Since we're on the subject, I'm curious if there's a resource that explains the practical difference between using the Bishop style (equivalence with Fin) and the Kuratowski style (list/tree quotient) for finite sets. Donnacha Kidney covers this topic in his master's thesis, but his approach is somewhat one-sided—he reduces the Kuratowski style to the Bishop style. For decidable types, the two approaches seem to be completely equivalent.

I’m trying to figure out the best way to define FinInj and FinSur, as well as how to build a metatheory on top of them for things that Simpson's framework relates to, such as the Schanuel topos and nominal algorithms. I suspect Bishop is more convenient for some things and Kuratowski for others.

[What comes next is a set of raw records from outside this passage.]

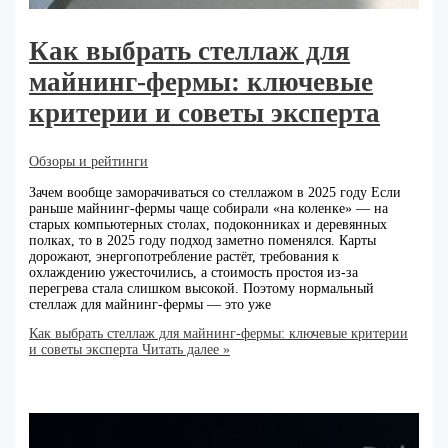
Как выбрать стеллаж для
майнинг-фермы: ключевые
критерии и советы эксперта
Обзоры и рейтинги
Зачем вообще заморачиваться со стеллажом в 2025 году Если
раньше майнинг-фермы чаще собирали «на коленке» — на
старых компьютерных столах, подоконниках и деревянных
полках, то в 2025 году подход заметно поменялся. Карты
дорожают, энергопотребление растёт, требования к
охлаждению ужесточились, а стоимость простоя из‑за
перегрева стала слишком высокой. Поэтому нормальный
стеллаж для майнинг-фермы — это уже
Как выбрать стеллаж для майнинг-фермы: ключевые критерии
и советы эксперта
Читать далее »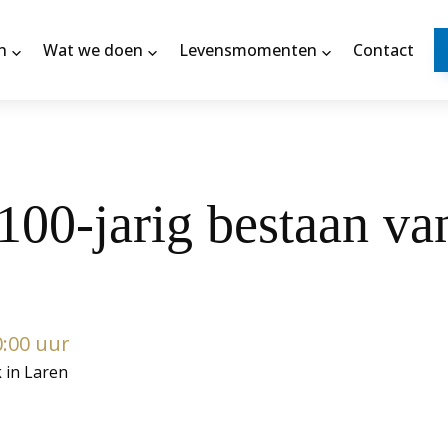
n
Wat we doen
Levensmomenten
Contact
100-jarig bestaan va
0:00 uur
k in Laren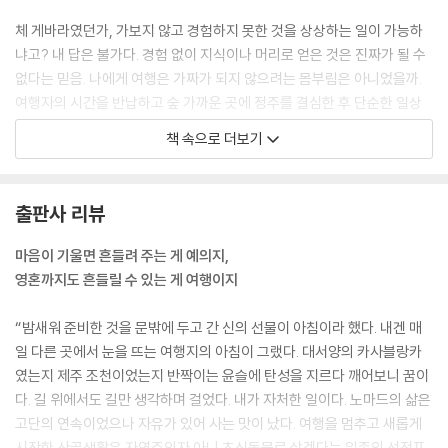
수덕사 목어와 풍경 소리
체 게바라였던가, 가보지 않고 경험하지 못한 것을 상상하는 일이 가능하
냐고? 내 답은 불가다. 경험 없이 지식이나 머리로 얻은 것은 진짜가 될 수
없다는 믿음. 나에게 여행은 가짜가 되지 않으려는 몸부림은 아니었을까.
여행자의 시간을 반납하고 숲 가까운 곳에 정주를 결심한 후 단순한 일상
을 누리는 현재의 삶을 ‘그린 노마드’라 정의하고 싶다. 매일 매 순간이라는
책 속으로 더보기
선물, 남루조차 평온으로 이끄는 여여, 이 책은 숨어있는 우리 모두의 자
아, 혹은 지금과는 다른 여행을 꿈꾸는 그대의 주머니에 가만히 넣어주고
싶은 나의 작은 메시지다.
출판사 리뷰
---「머리말」중에서
마음이 기울면 흔들려 주는 게 예의지,
하루는 부겐빌레아 울타리 앞에 선 채 물었다. “킴, 이 섬에서 가장 좋아하
영혼까지도 흔들릴 수 있는 게 여행이지
는 게 뭐예요?” 나는 눈앞의 꽃을 가리키며 “부겐빌레아.”라 즉답을 했다.
“다음은요?” 그가 차분하게 내 입에서 어떤 말이 흘러나올지 호기심 어린
“밤새워 준비한 것을 문밖에 두고 간 신의 선물이 아침이라 했다. 내겐 매
표정으로 답을 기다렸다. “매일 아침 무함마드가 가져다주는 커피….” “정
일 다른 곳에서 눈을 뜨는 여행지의 아침이 그랬다. 대서양의 카사블랑카
말요? 그럼 퀸이나 밥 말리의 노래도 좋아하나요? 이 섬이 그들의 고향이
였는지 제주 조천이었는지 반짝이는 윤슬에 탄성을 지르다 깨어보니 꿈이
란 건 알고 있죠?” 무함마드는 조금도 경솔하지 않게 내가 듣고 싶은 말만
다. 길 위에서도 길만 생각하며 걸었다. 내가 자처한 일이다. 노마드의 삶은
골라 하는 듯했다.
고단의 연속이었으나 자유가 있어 사는 맛이 났다. 여행을 멈추고 새롭게
---「1부 ‘잔지바르의 무함마드’」중에서
시작한 산골생활은 자연주의자 아니 초식동물로 살겠다는 일종의 선전포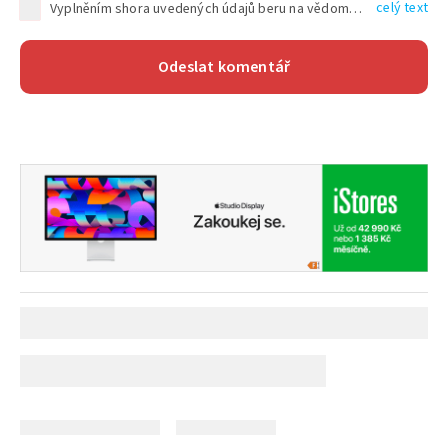
celý text
Vyplněním shora uvedených údajů beru na vědomí, že společnost TEXT FACTORY s.r.o., sídlem Brno, Durďákova 336/29, Černá Pole, PSČ: 613 00, IČ: 06157831, zapsané u Krajského soudu v Brně, oddíl C, vložka 100399, bude zpracovávat mé osobní údaje uvedené v rámci mnou vyplněného registračního formuláře na základě oprávněných zájmů TEXT FACTORY s.r.o. dle čl. 6 odst. 1 písm. f) GDPR a pro splnění právních povinností (čl. 6 odst. 1 písm. c) GDPR), a to pro tyto účely: nezbytnost zajistit oprávnění návštěvníka webových stránek provozovaných společností TEXT FACTORY s.r.o. přispívat aktivně ke zveřejněným článkům nebo v rámci diskusních fór a výkon práv TEXT FACTORY s.r.o. jako administrátora těchto diskusních fór. Více informací o zpracování osobních údajů a právech lze nalézt v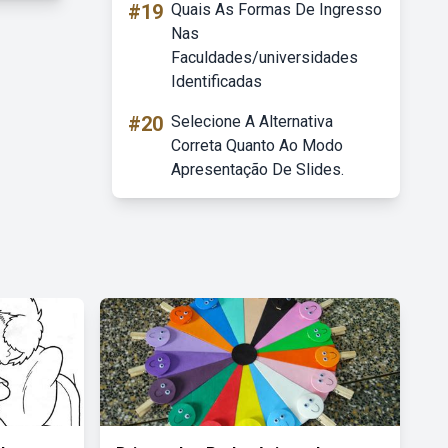
#19
Quais As Formas De Ingresso
Nas
Faculdades/universidades
Identificadas
#20
Selecione A Alternativa
Correta Quanto Ao Modo
Apresentação De Slides.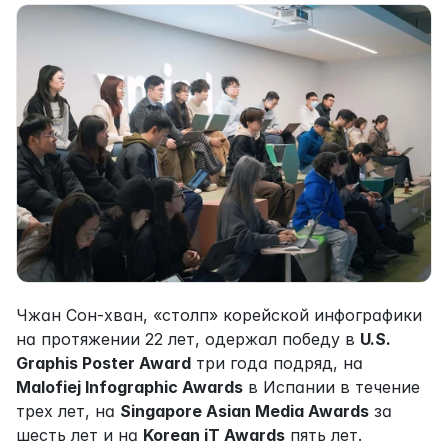
Чжан Сон-хван, «столп» корейской инфографики 
на протяжении 22 лет, одержал победу в 
U.S. 
Graphis Poster Award
 три года подряд, на 
Malofiej Infographic Awards
 в Испании в течение 
трех лет, на 
Singapore Asian Media Awards
 за 
шесть лет и на 
Korean iT Awards
 пять лет.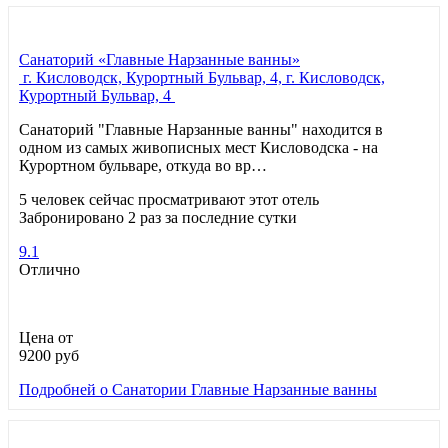
Санаторий «Главные Нарзанные ванны»
г. Кисловодск, Курортный Бульвар, 4, г. Кисловодск,
Курортный Бульвар, 4
Санаторий "Главные Нарзанные ванны" находится в
одном из самых живописных мест Кисловодска - на
Курортном бульваре, откуда во вр…
5 человек сейчас просматривают этот отель
Забронировано 2 раз за последние сутки
9.1
Отлично
Цена от
9200
руб
Подробней
о Санатории Главные Нарзанные ванны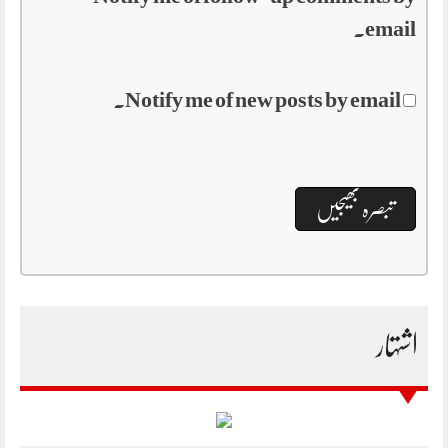
email.
Notify me of new posts by email.
اشتہار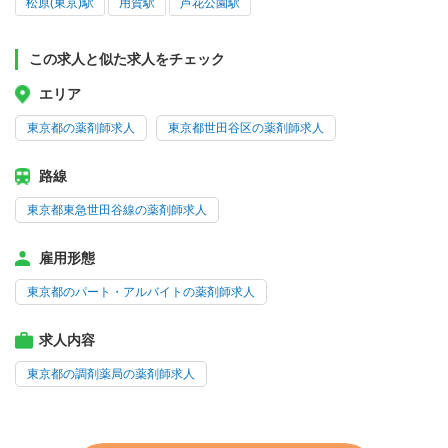
松原(東京)駅
用賀駅
芦花公園駅
この求人と似た求人をチェック
エリア
東京都の薬剤師求人
東京都世田谷区の薬剤師求人
路線
東京都東急世田谷線の薬剤師求人
雇用形態
東京都のパート・アルバイトの薬剤師求人
求人内容
東京都の調剤薬局の薬剤師求人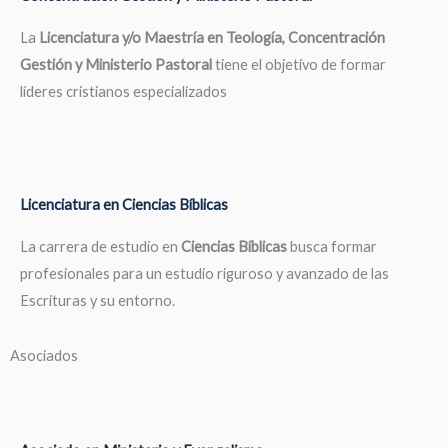
La
Licenciatura y/o Maestría en Teología, Concentración
Gestión y Ministerio Pastoral
tiene el objetivo de formar
líderes cristianos especializados
Licenciatura en Ciencias Bíblicas
La carrera de estudio en
Ciencias Bíblicas
busca formar
profesionales para un estudio riguroso y avanzado de las
Escrituras y su entorno.
Asociados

@clayrat not aware of any specific resource, but when I formalised some nominal stuff in cubical Agda a while ago I definitely found the list-based definitions to be the most convenient. I think that working directly with surjections from Fin could be terser, but I found it more difficult to figure out the proofs in that setting. Also, I don’t know how true this is anymore, but it’s worth noting that the properties over quotiented trees I used ended up being extremely slow to typecheck
@oisdk Oh yes, I'm sticking to lists and quotiented lists for now, seems to work reasonably well. I think I finally get the picture with Listable analogues, although it's still a bit strange to me that finiteness can be separated from discreteness. I wonder what happens if one uses sets (as lists quotients) instead of lists in the various Noetherian-style predicates.